Show Abstract | Download Original | Original Source | Check in Google Scholar | DOI: 10.33394/jk.v12i2.20616

Abstract

This study aims to develop an innovative Indonesian language learning design based on a deep learning approach and to evaluate its effectiveness in improving elementary school students' reading literacy. The study employed a Research and Development (R&D) method using the ADDIE model, which consists of five stages: Analysis, Design, Development, Implementation, and Evaluation. The research participants included two content experts, two instructional design experts, and 65 elementary school students. Data were collected through validation questionnaires to assess product feasibility and multiple-choice tests to measure students’ reading literacy skills. The data were analyzed using descriptive quantitative techniques and the normalized gain (N-Gain) test. The results revealed that: (1) students’ initial reading literacy achievement, as measured by the pre-test, was categorized as moderate, with a mean score of 63.61; (2) the developed learning design was rated as highly feasible by expert validators, achieving an average score of 4.63 out of 5.00; (3) students’ post-test performance improved substantially, reaching a mean score of 84.54 and falling within the very high category; and (4) the N-Gain value was 0.58, indicating a moderate level of improvement.

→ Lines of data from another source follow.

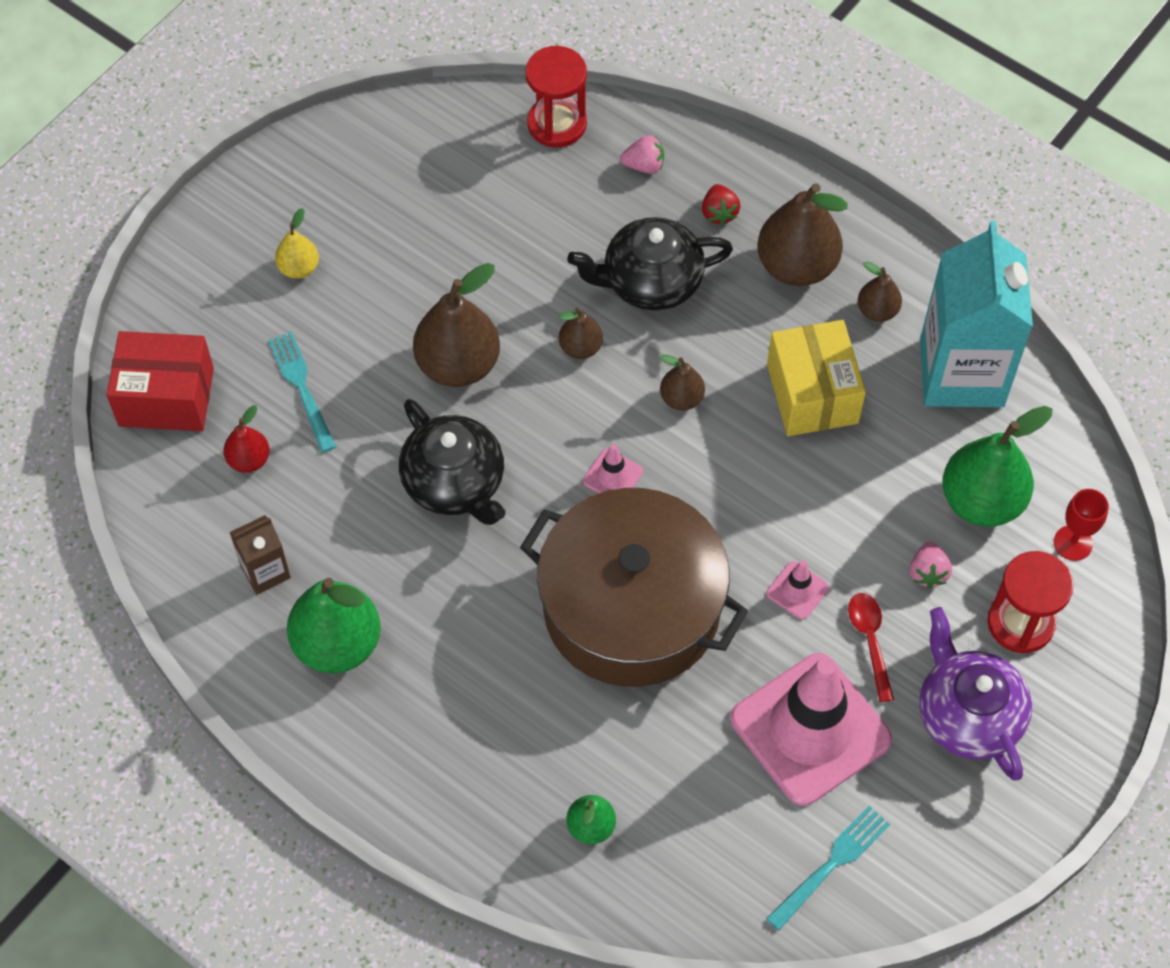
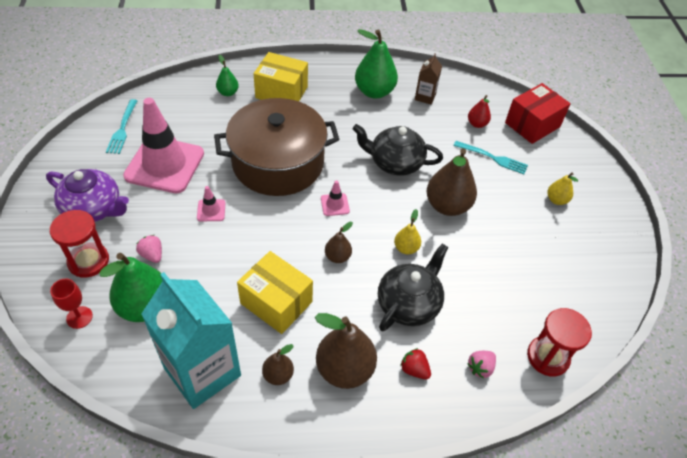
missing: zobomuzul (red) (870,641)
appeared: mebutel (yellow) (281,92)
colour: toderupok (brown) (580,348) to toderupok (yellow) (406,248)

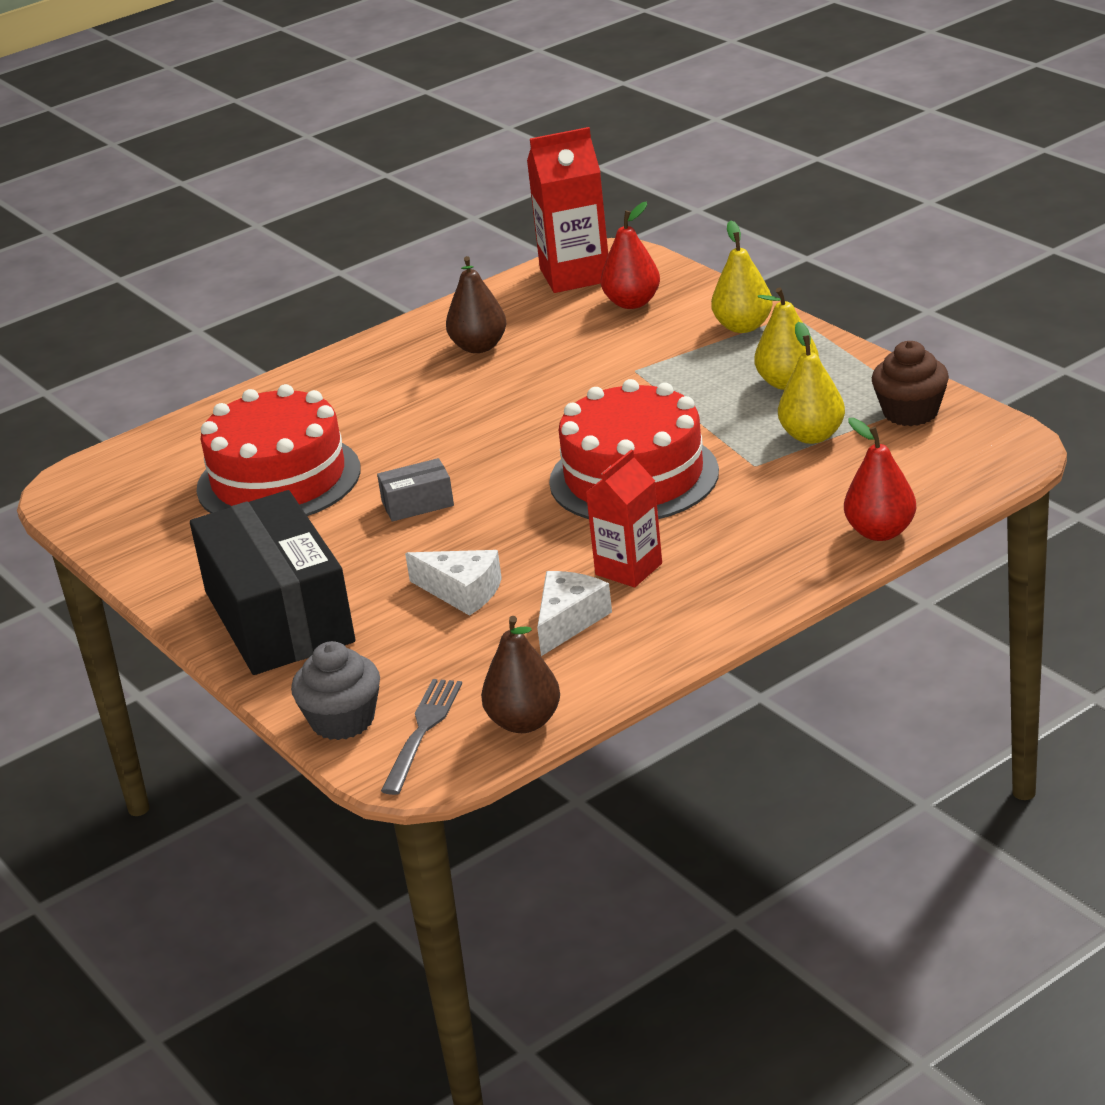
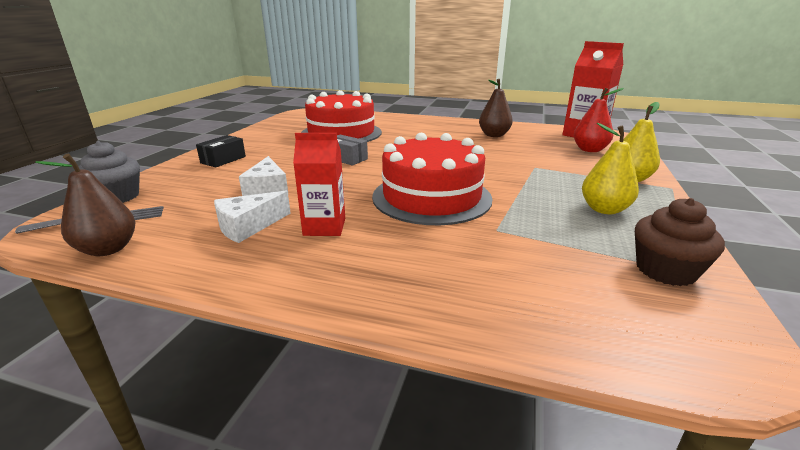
missing: toderupok (yellow) (812,436); toderupok (red) (880,532)
spun: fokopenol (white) (568,621) = (248,226) 150 degrees clockwise
size: mebutel (black) (279,617) = (223,160) x0.41

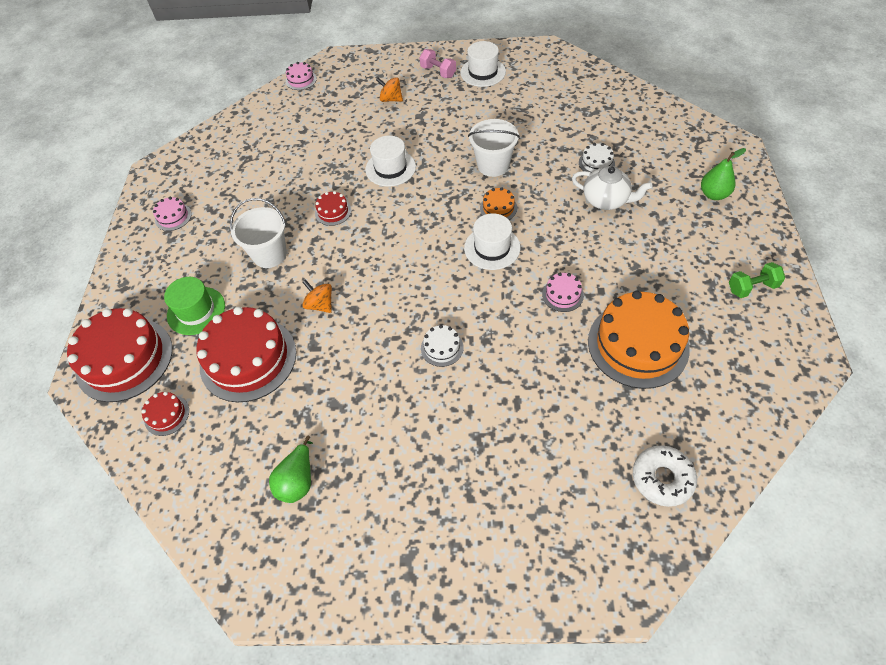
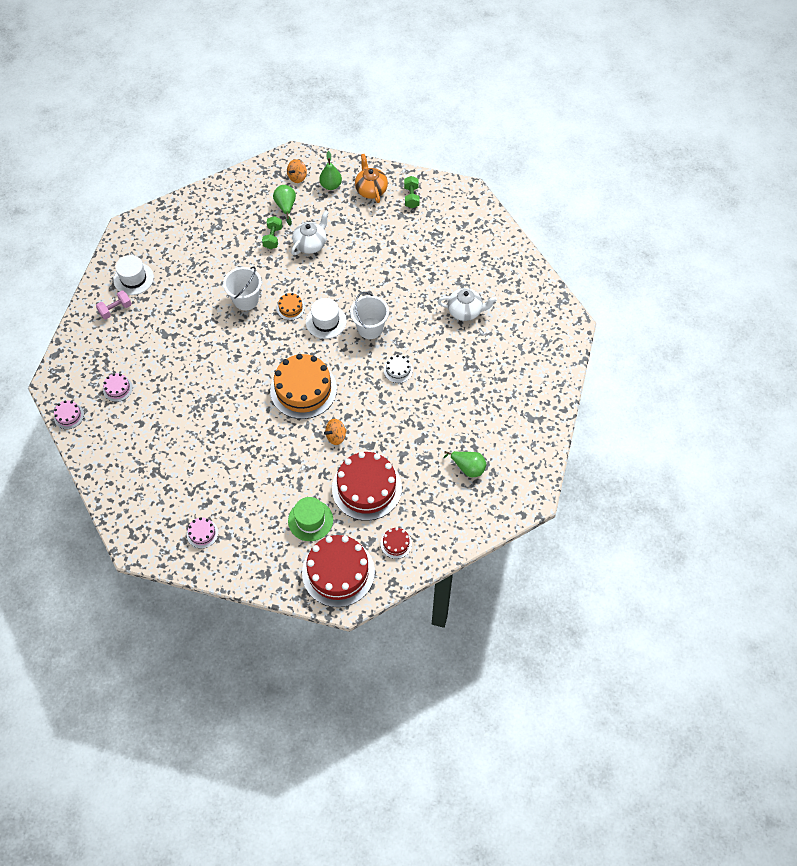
missing: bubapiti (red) (333,211); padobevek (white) (390,168); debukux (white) (662,478)
appeared: toderupok (green) (286,207); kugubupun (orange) (371,190); kugubupun (white) (465,311)
relocated: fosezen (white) (269,254) to (370,328); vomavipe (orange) (391,99) to (297,177); bubapiti (pink) (562,295) to (118,389); bubapiti (orange) (638,344) to (303,389)
exchanged: bubapiti (white) (596,163) to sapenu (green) (273,238)

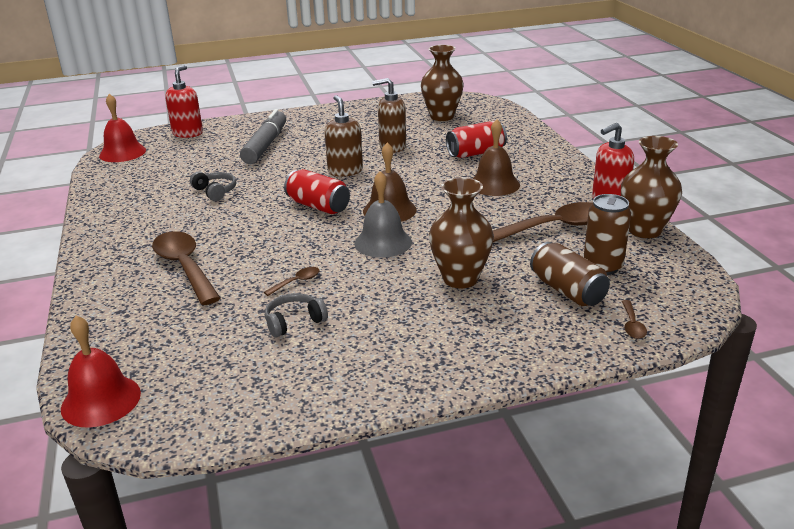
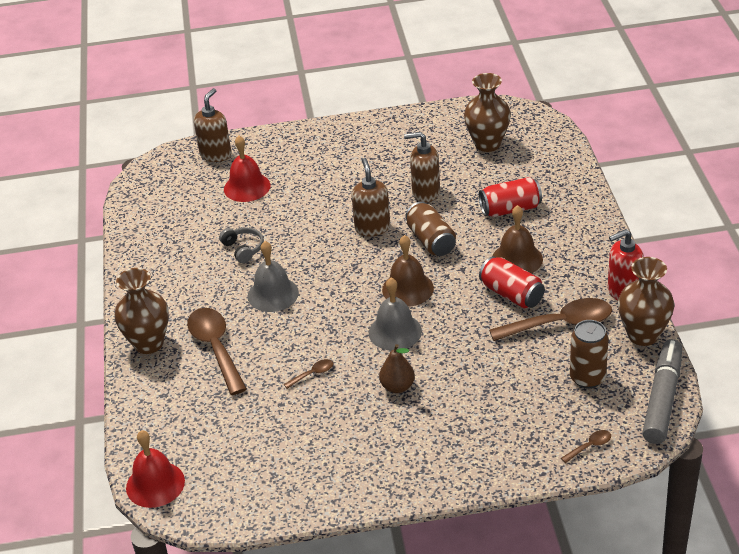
missing: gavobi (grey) (294,322)
appeared: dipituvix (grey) (273,294); toderupok (brown) (397,387)
relocated: dipituvix (red) (122,153) to (247,187); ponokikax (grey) (266,145) to (662,398); zalarozu (red) (318,206) to (511,294); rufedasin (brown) (460,279) to (148,343); zalarozu (brown) (567,290) to (431,241)
colour: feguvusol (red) (188,133) to feguvusol (brown) (216,154)
spun: zobomuzul (brown) (632,325) = (589,446) 135 degrees counterclockwise

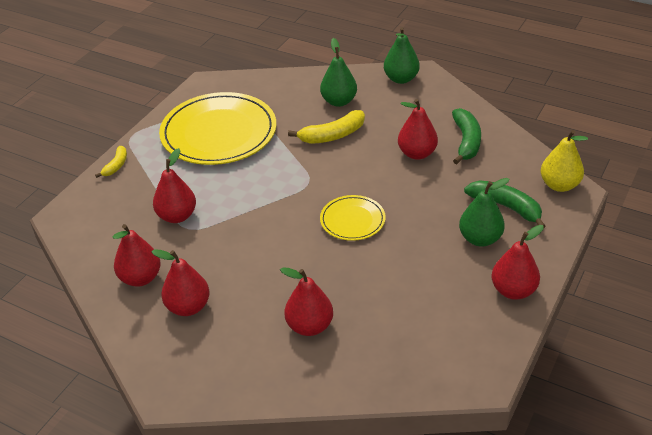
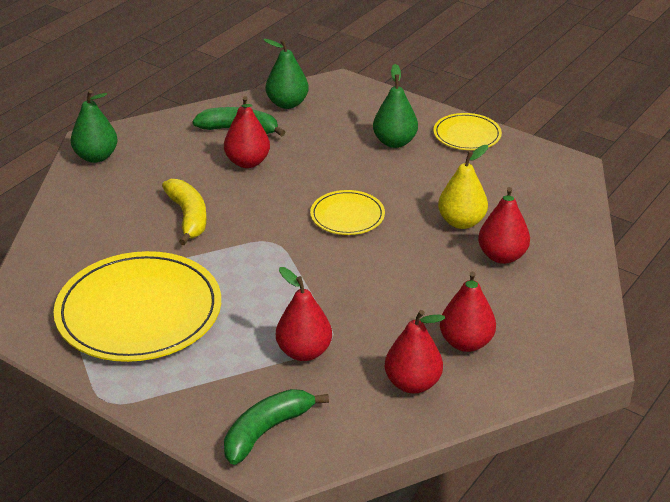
missing: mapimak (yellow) (116,165)
relocated: toderupok (green) (339,101) to (287,104); mapimak (green) (506,207) to (266,431); toderupok (yellow) (559,185) to (461,222)
exchanged: toderupok (red) (513,290) to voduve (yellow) (467,135)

These findings indicate that the deep learning-based Indonesian language learning design is effective in enhancing elementary school students’ reading literacy. This study highlights the potential of integrating cognitive and affective dimensions through a deep learning approach to foster a more meaningful learning environment. Such an approach enables students not only to comprehend texts but also to critically analyze, evaluate, and reflect on information. Therefore, the proposed learning design may serve as a valuable reference for educators seeking to transform literacy instruction into a more student-centered and meaningful learning experience at the elementary school level.